Stan Ternent was forced to make a number of alterations to the side which had so limply surrendered to Reading seven days previously. With Marlon’s missus going into labour, Nik The Greek was recalled between the sticks. At the back, Mark McGregor made way (surprise, surprise) as Graham Branch returned to the fold having missed the Reading game through suspension. Stan tried out his eighth central defensive partnership this season as Driss Diallo teamed up with Ian Cox who stood in for the temporarily Paris-bound Arthur Gnohere. Dean West continued at right back. Grant and captain Cook were unchanged in central midfield whilst Moores A and I patrolled the left and right flanks respectively. Blake and Taylor was the preferred option up front, as the Clarets lined up 4-4-2.
On a bumpy and rutted pitch, the opening exchanges could be best described as scrappy. And really that was no more than you might expect form two teams who had yet to win a league game in 2003. Neither team wanted to give anything away as both struggled for a foothold in the opening period. In fact it took until the seventeenth minute for any action worthy of the name Gary McSheffrey forced NTG to turn his shot away for a corner. A couple of minutes later, Mo Konjic headed wide from player-manager Gary McAllister’s centre.

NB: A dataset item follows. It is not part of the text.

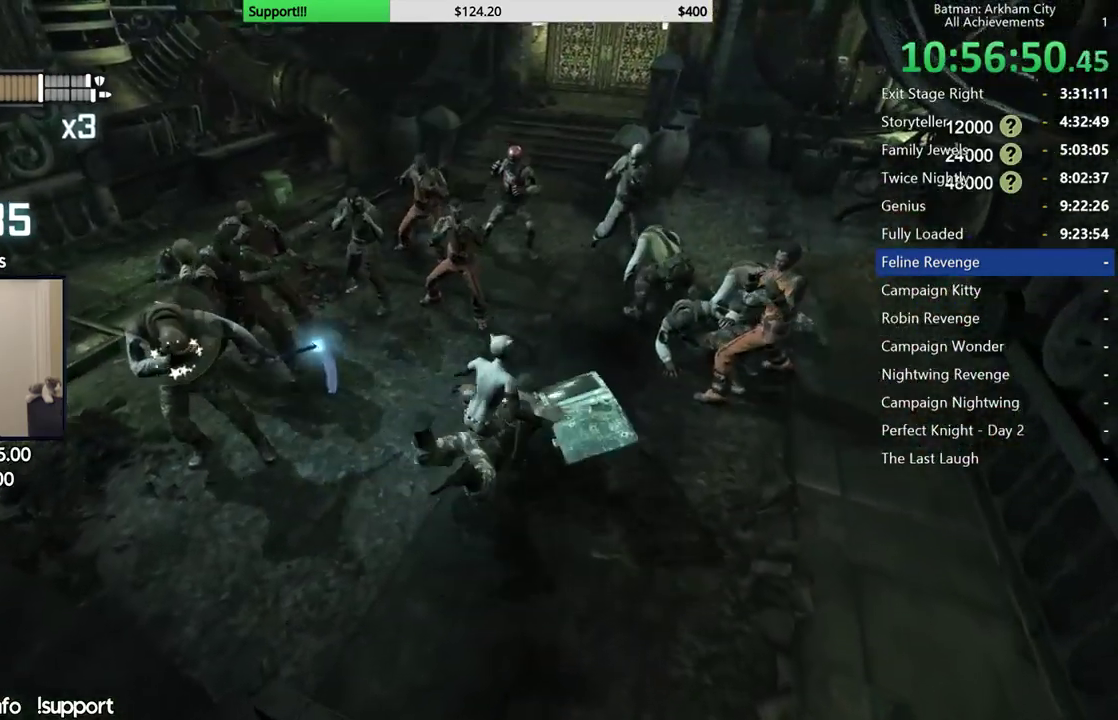
{"buttons": [], "left_stick": "right", "right_stick": "center", "events": [[33, "left_stick", "right"], [233, "X", "down"], [333, "X", "up"], [400, "X", "down"], [500, "X", "up"]]}
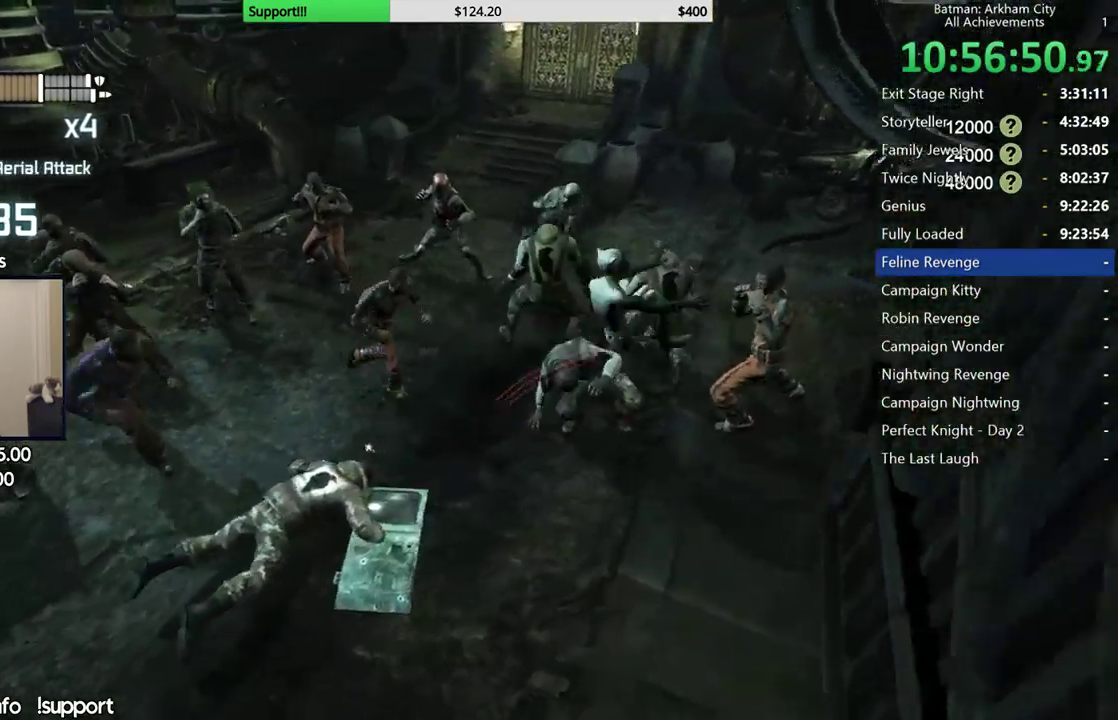
{"buttons": [], "left_stick": "center", "right_stick": "center", "events": [[150, "right_stick", "left"], [250, "left_stick", "center"], [400, "right_stick", "center"]]}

Burnley started to come out of their shell in the 21st minute when Graham Branch picked up the ball on the left side of central midfield. As he advanced the Coventry defenders backed off and backed off, inviting him to shoot. Branch smashed a right-footed effort goalwards from 25 yards which only just sailed over Hyldgaard’s crossbar. Ten minutes later, Burnley were awarded a free-kick from a similar distance. The season before the Clarets had scored one of the goals of the season thanks to Paul Cook’s quick-thinking. This time out the midfielder’s alertness was not rewarded with a goal, as his hastily taken effort shot wide of Hyldgaard’s goal.
The home side responded immediately. On 37 minutes, the impressive debutant, Andrew Whing cracked a shot towards goal, but NTG saved well. In the ensuing melee, Gary McAllister had a penalty appeal turned down as Burnley’s defenders crowded out his attempted shot.
On the stroke of half-time, the visitors had an opportunity to double their money as Alan Moore released namesake, Ian whose thumping drive was saved by Hyldgaard. The interval was somewhat enlivened by the PA announcer who read the results out in tones more readily associated with a Hammer House of Horror flick. Brighton 2 Wolves 0 had never sounded more doom-laden and packed with menace.
Whatever Gary McAllister had said at half-time had no effect whatsoever. Well, not unless he had told his players to wander about the pitch as though going through the motions. Burnley were doing a good job of containing a dull and uninspired Coventry side without really threatening to add to their one-goal lead. But as long as the Sky Blues continued to lack dynamism and urgency, it scarcely mattered.
Meanwhile, Dr. Death had climbed back into the PA announcer’s box to tell us in chilling tones that there would be 4 minutes of added time. Suddenly Coventry came to life. First, Gary Caldwell, on loan from Newcastle took a free-kick which was headed onto the bar by substitute Callum Davenport. Moments later, NTG made the most important save of the afternoon, getting down low to deny McAllister’s low, fizzing drive. The four minutes were well and truly up by now, but still referee George Cain played on. It very nearly cost the Clarets, as McSheffrey’s cross from a tight angle ricocheted against a post before being scrambled away to safety. Finally, after 6 minutes of added time, referee Cain signalled the end and the travelling contingent was able to celebrate the first away win in the league since our 1-0 victory at Leicester the previous October.
This was a hard-fought victory by Burnley, and it was thoroughly deserved. At times the battling, combative style was reminiscent of so many games in the 1999/2000 promotion season. Having been hammered out of sight the week before, and with an important cup tie on the horizon, it was important for the Clarets to put in a good display to boost morale and self-belief. And that’s just what they did.